While Magrelli manages the eatery, D’Oria serves as the executive chef of Soya e Pomodoro. The restaurant is unlike any other in the city, combining signature flavors of southern Italy with the casual ambiance and Bohemian atmosphere of the country. In this edition of ‘Small Business Spotlight’, we sat down with D’Oria to learn more about Flagler District‘s very own slice of Italy.
How did Soya e Pomodoro come to life? Why did you choose to open it in Downtown Miami?
Over 20 years ago, my business partner Rosario and I set our sights on opening a restaurant in Miami Beach because, at the time, that’s where all the action was. However, we looked elsewhere because we wanted to open it somewhere unique and new for the years to come. In Downtown Miami, we stumbled upon this location unlike any other in the area. Coming from Puglia and my partner from Naples, we were hooked on the space since it reminded us of our home. We saw this as an opportunity to get away from the beach and open something truly special in downtown.
What are some of Soya e Pomodoro’s signature dishes?
You know, from the ‘melanzane alla parmigiana’ to the homemade gnocchi, to the fish and other seafood dishes… the lamb too. It’s a little bit of everything. The menu focuses on Italian dishes I grew up loving and enjoy cooking. If you’re in the mood for pasta, seafood, salad, or a sandwich, you’re in good shape.

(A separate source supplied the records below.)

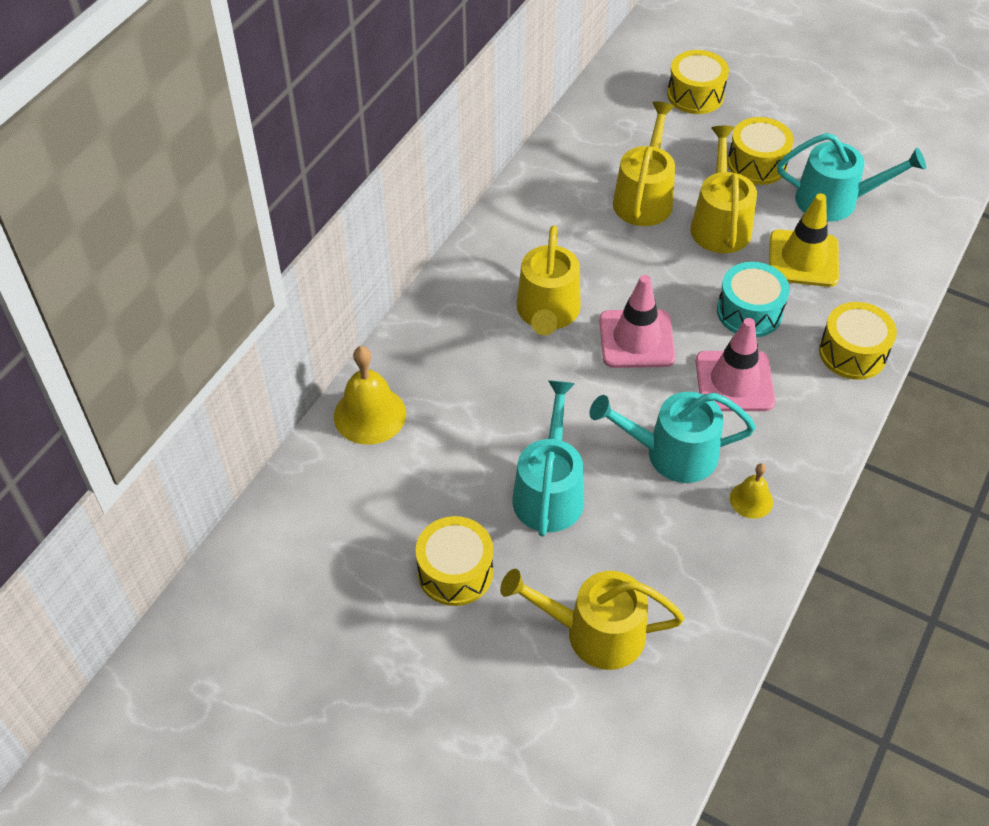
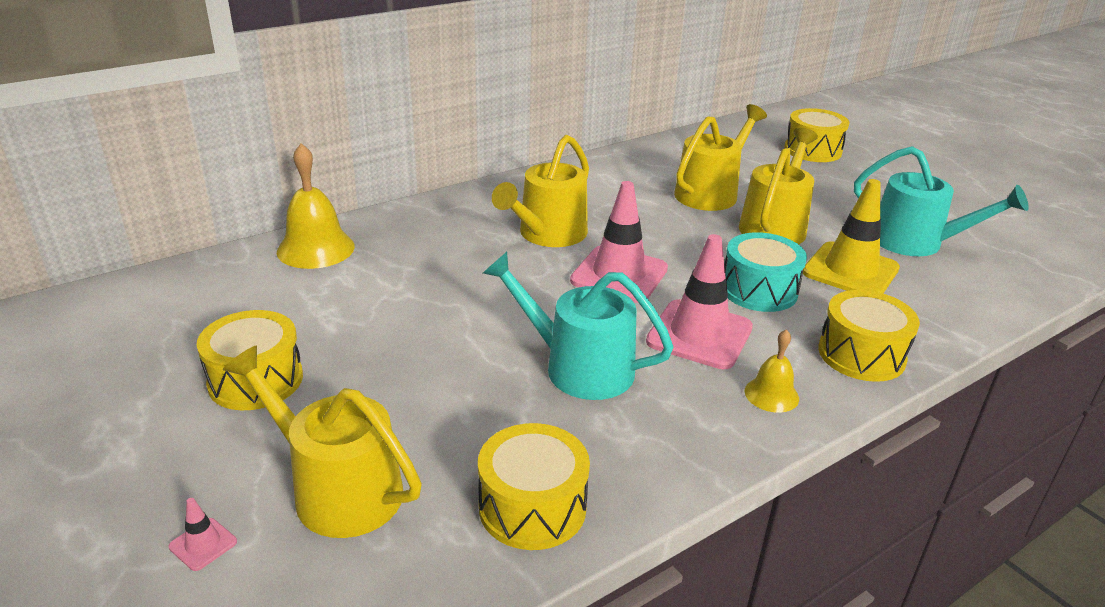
camera: 25 degrees right, 20 degrees down
(548, 711) = (203, 544): none -> pink traffic cone
(549, 492) = (418, 353): turquoise watering can -> none
(751, 500) = (637, 437): yellow bell -> yellow bell (771, 394)
(757, 164) = (844, 200): yellow drum -> yellow drum (532, 507)

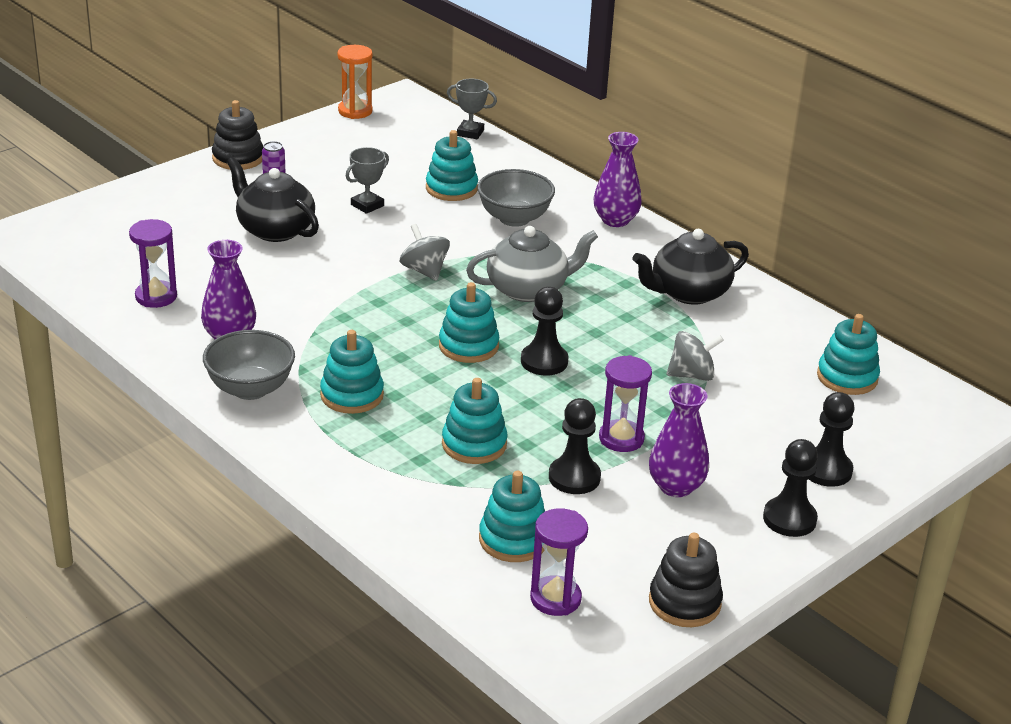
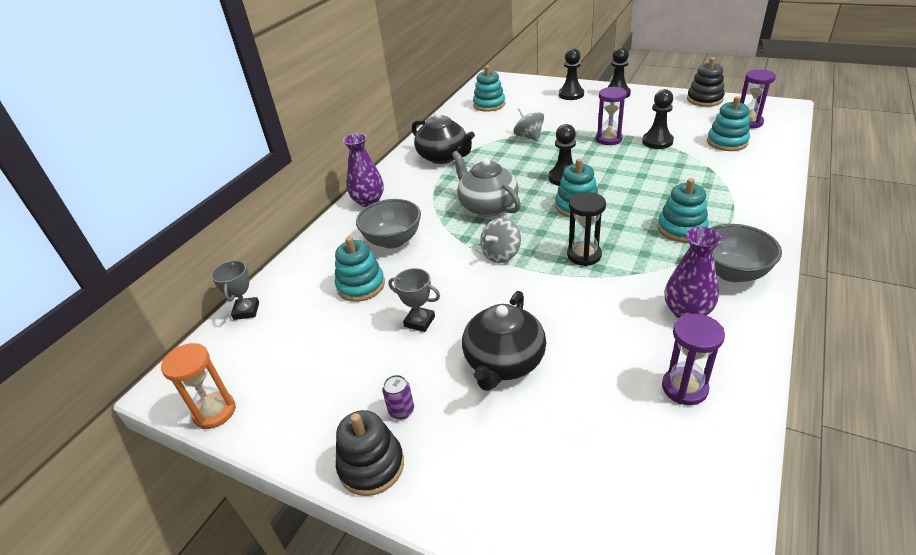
camera: 105 degrees left, 5 degrees up
(371, 316) = (584, 255): none -> black hourglass
(474, 444) = (670, 174): turquoise stacking toy -> none
(676, 486) = (628, 119): purple vase -> none

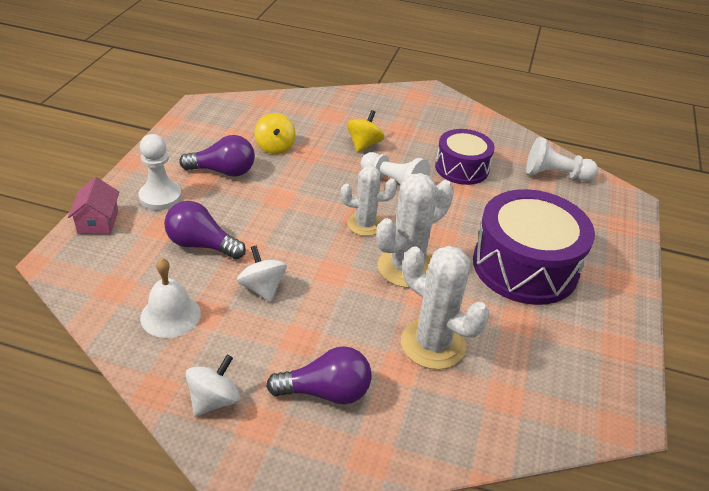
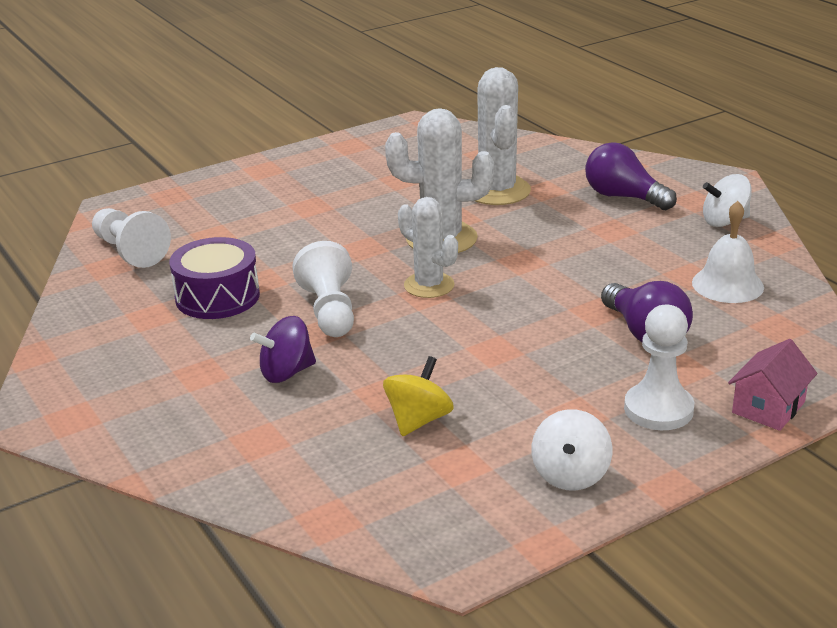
camera: 135 degrees left, 10 degrees down
(223, 171) = (535, 412): purple light bulb -> none
(262, 288) = (611, 273): white spinning top -> white spinning top (570, 474)
(364, 144) = (286, 372): yellow spinning top -> purple spinning top
(525, 266) = (327, 203): purple drum -> none

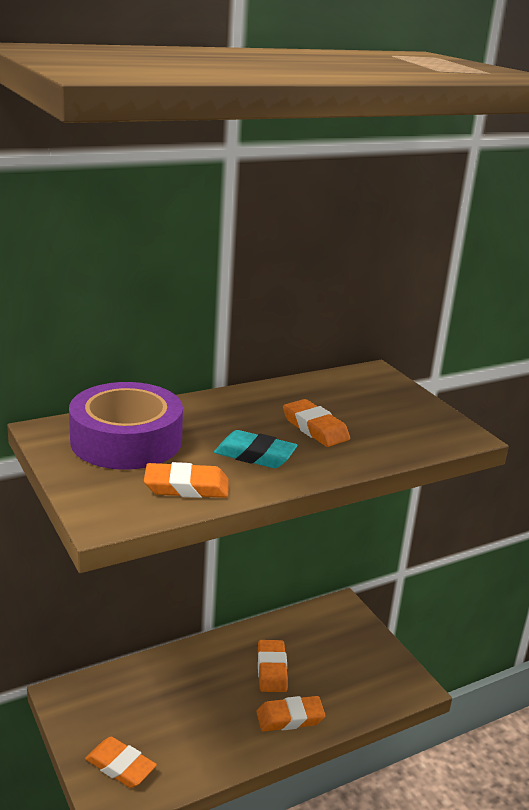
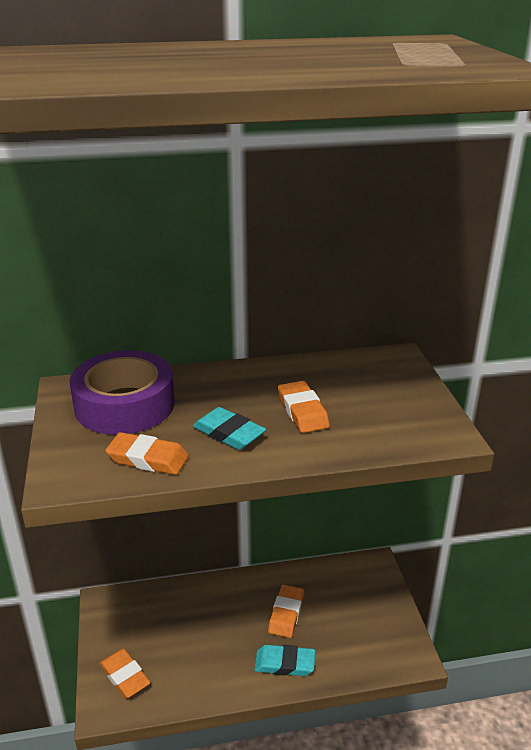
camera: 20 degrees right, 5 degrees up
(290, 717) = (284, 663): orange eraser -> turquoise eraser

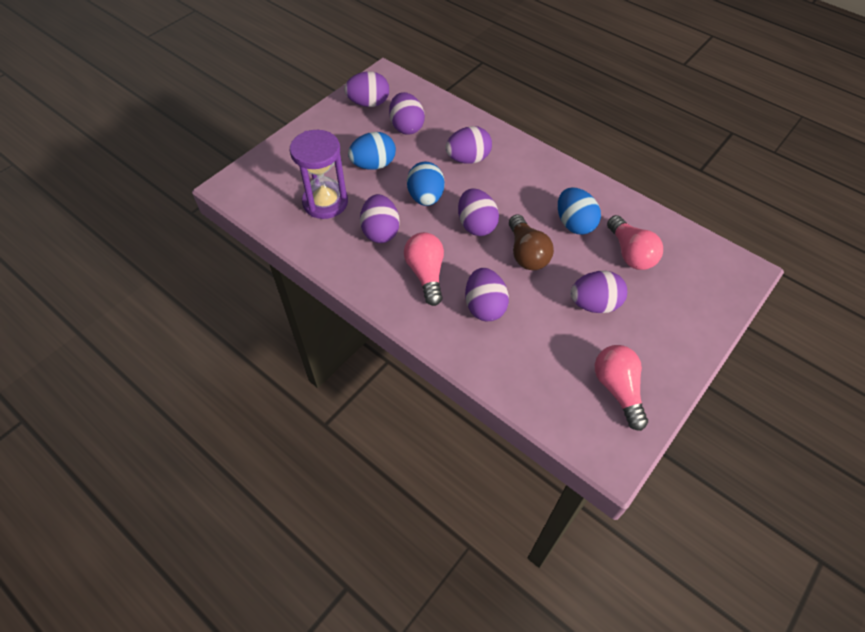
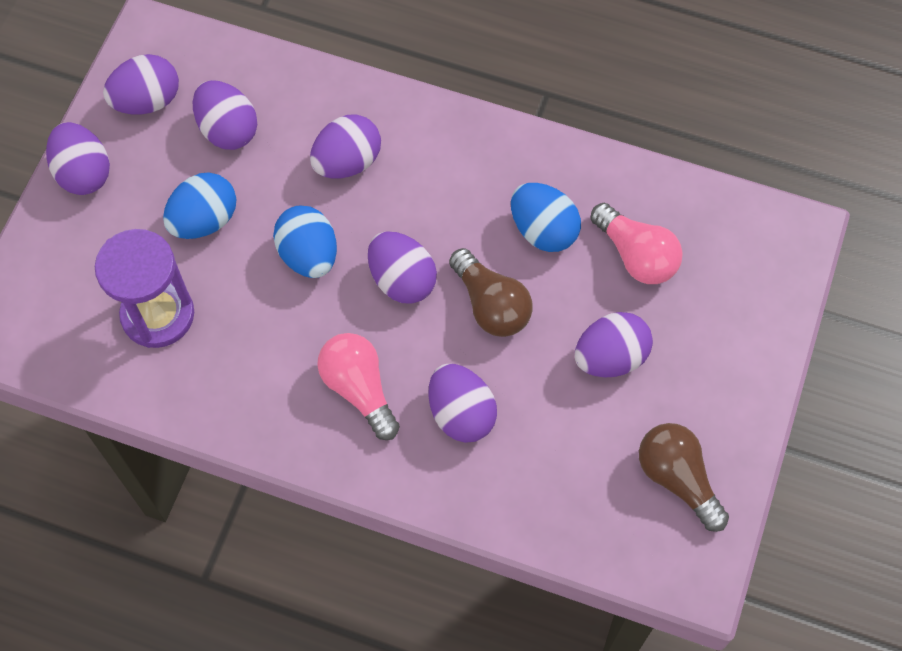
camera: 20 degrees left, 10 degrees up
(380, 231) = (264, 339): purple egg -> purple egg (84, 173)
(618, 389) = (677, 479): pink light bulb -> brown light bulb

What’s the formula for Soya e Pomodoro’s success?
Our recipe is to create simple food with love, transporting people away from the outside world to relax and enjoy a nice meal. We try to make things easy for our guests, not complicated, and want them to enjoy the food.
Do you believe that small businesses like yours are the way of the future and can help pave the way for every neighborhood?
I believe neighborhoods need both big-box names and small businesses. Small businesses are more unique. If my restaurant was a big chain, we’d lose the authenticity and touch. I think there is always a balance in life, which is why you need both. However, to combine them could be challenging because with the big chains come higher rents, making things tougher for the small businesses to survive.
In the last 20 years, you’ve seen the neighborhood evolve into what it is today. What are your thoughts on the resurgence of Downtown Miami?
It’s a good thing, a very good thing. More foot traffic in the neighborhood is great. Seeing places like Bar La Real open in a beautiful building like the Old Post Office and Courthouse is nice, but they need more to bring in the neighborhood. Of course, don’t lose the uniqueness and don’t destroy what’s already existing. Soya e Pomodoro is original, you know? This building has been around for almost 100 years. How fascinating is that? Destroying and building from the ground up is easy but in the long term, it would be better to keep the fabric that makes up the neighborhood.
Did you know?
- Soya e Pomodoro is located in the historic Shoreland Arcade building, which was built in 1925
- The restaurant has also served as a venue for live entertainment events, art installation pop-ups, and weddings
- All bottles of wine are 50% off on Wednesdays at Soya e Pomodoro
Enjoy a quick lunch at Soya e Pomodoro or make it your next date night spot. Stop by on Thursday nights for live Latin jazz music and be sure to satisfy your palate with one of their savory homemade pastas.